### OPDRACHT
Geef alle onderstaande rijen weer als Markdown-tabel met de kolommen "Nummer" en "Regel". Laat lege regels en de afbeeldingen weg.

Opgeslagen items
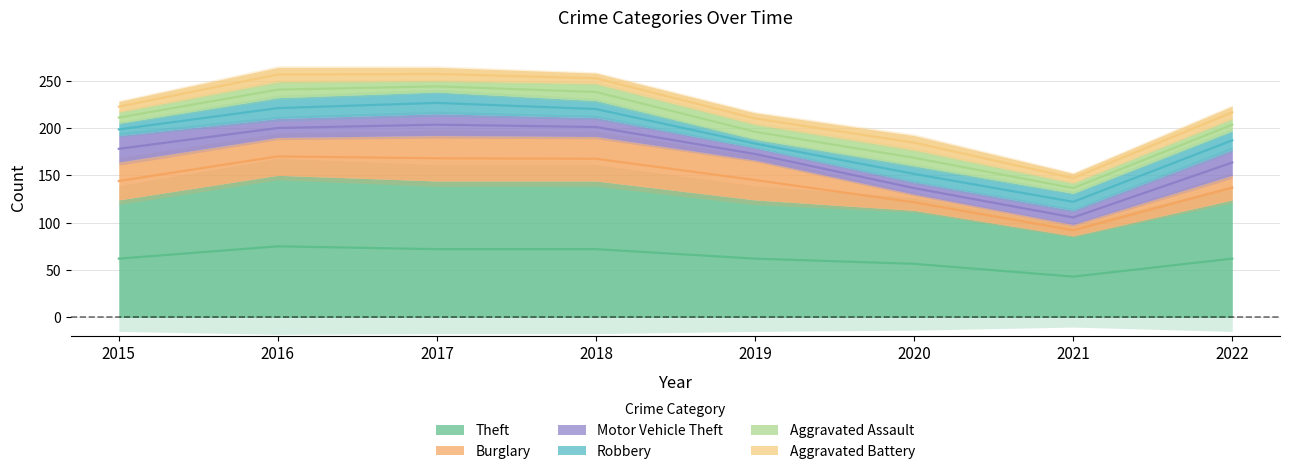

List the labels in order of Burglary value, largest first.

2017, 2018, 2019, 2015, 2016, 2022, 2020, 2021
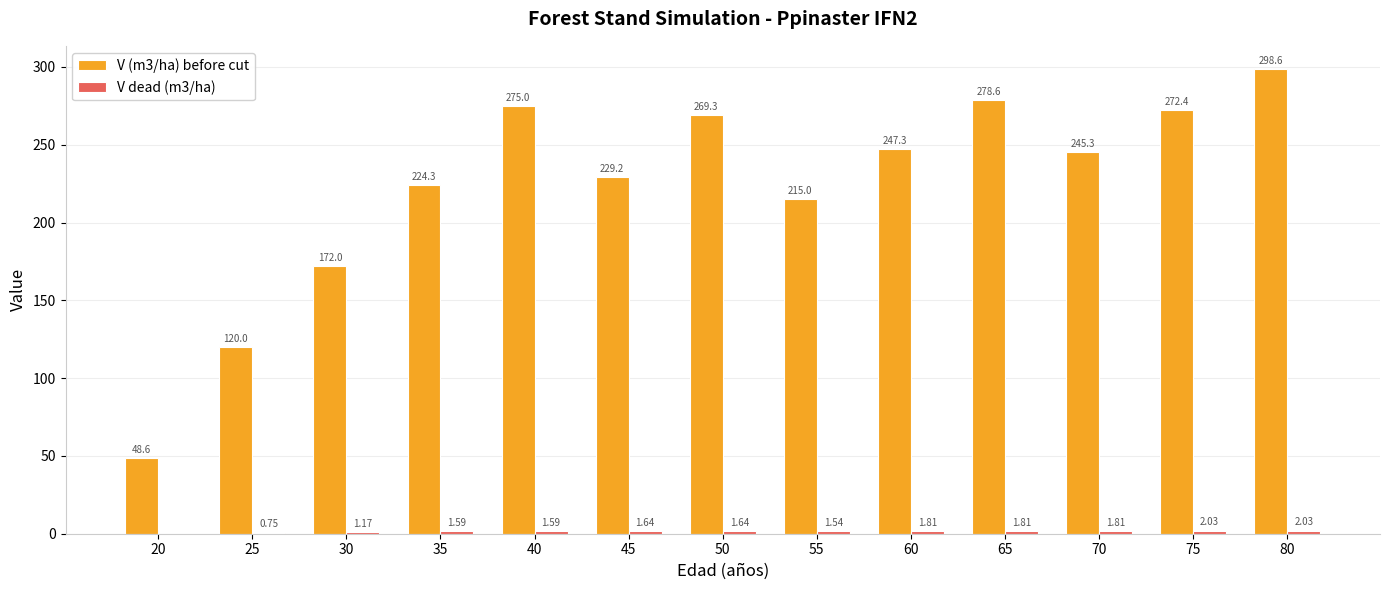

The V (m3/ha) before cut series shows 215.0 at 55. True or false?

True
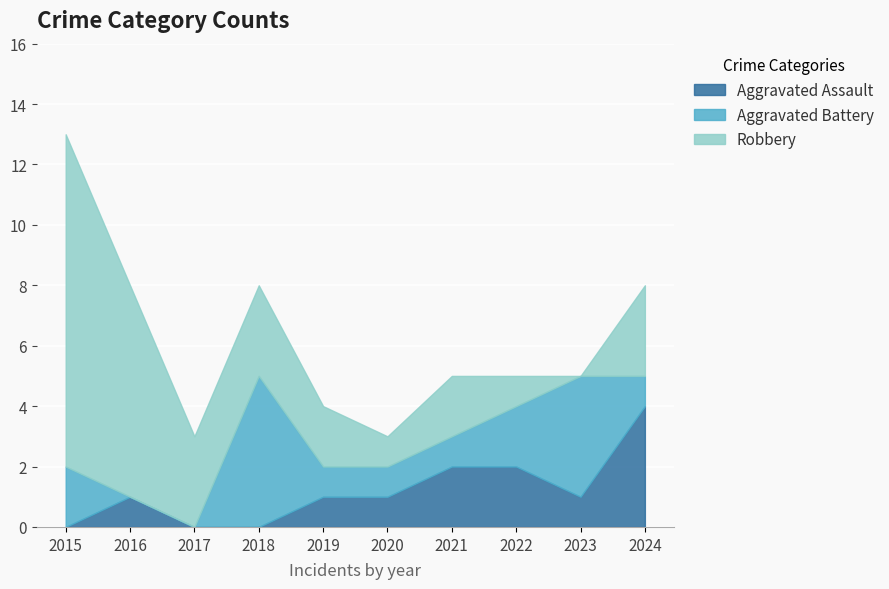

Which series has the widest spread of values?

Robbery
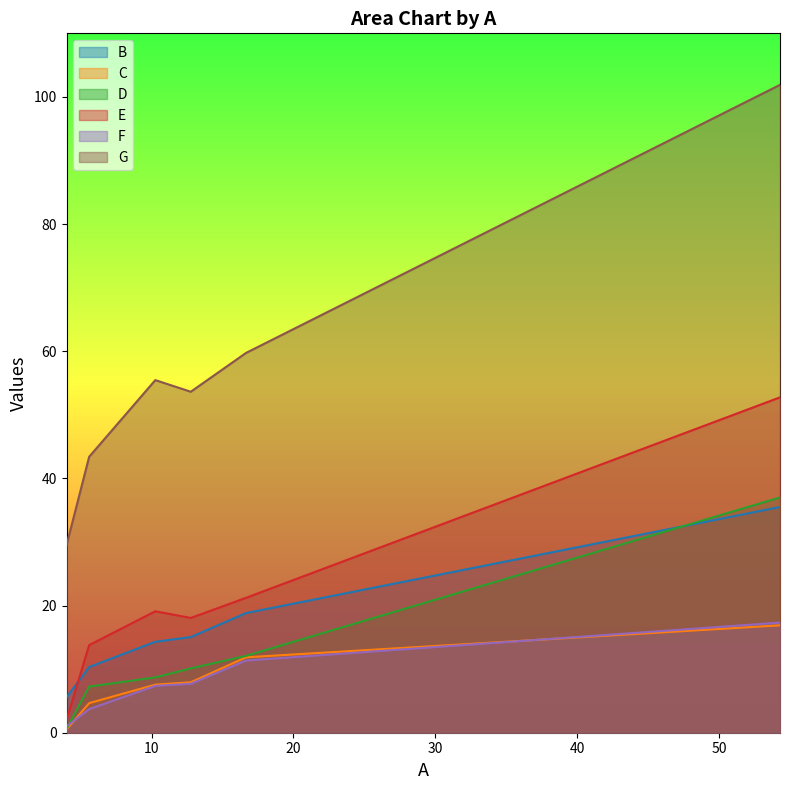

The B series shows 14.3 at 10.26. True or false?

True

### ANTWOORD HIERONDER
| Nummer | Regel |
|---|---|
| 1 | List the labels in order of Burglary value, largest first. |
| 2 | 2017, 2018, 2019, 2015, 2016, 2022, 2020, 2021 |
| 3 | The V (m3/ha) before cut series shows 215.0 at 55. True or false? |
| 4 | True |
| 5 | Which series has the widest spread of values? |
| 6 | Robbery |
| 7 | The B series shows 14.3 at 10.26. True or false? |
| 8 | True |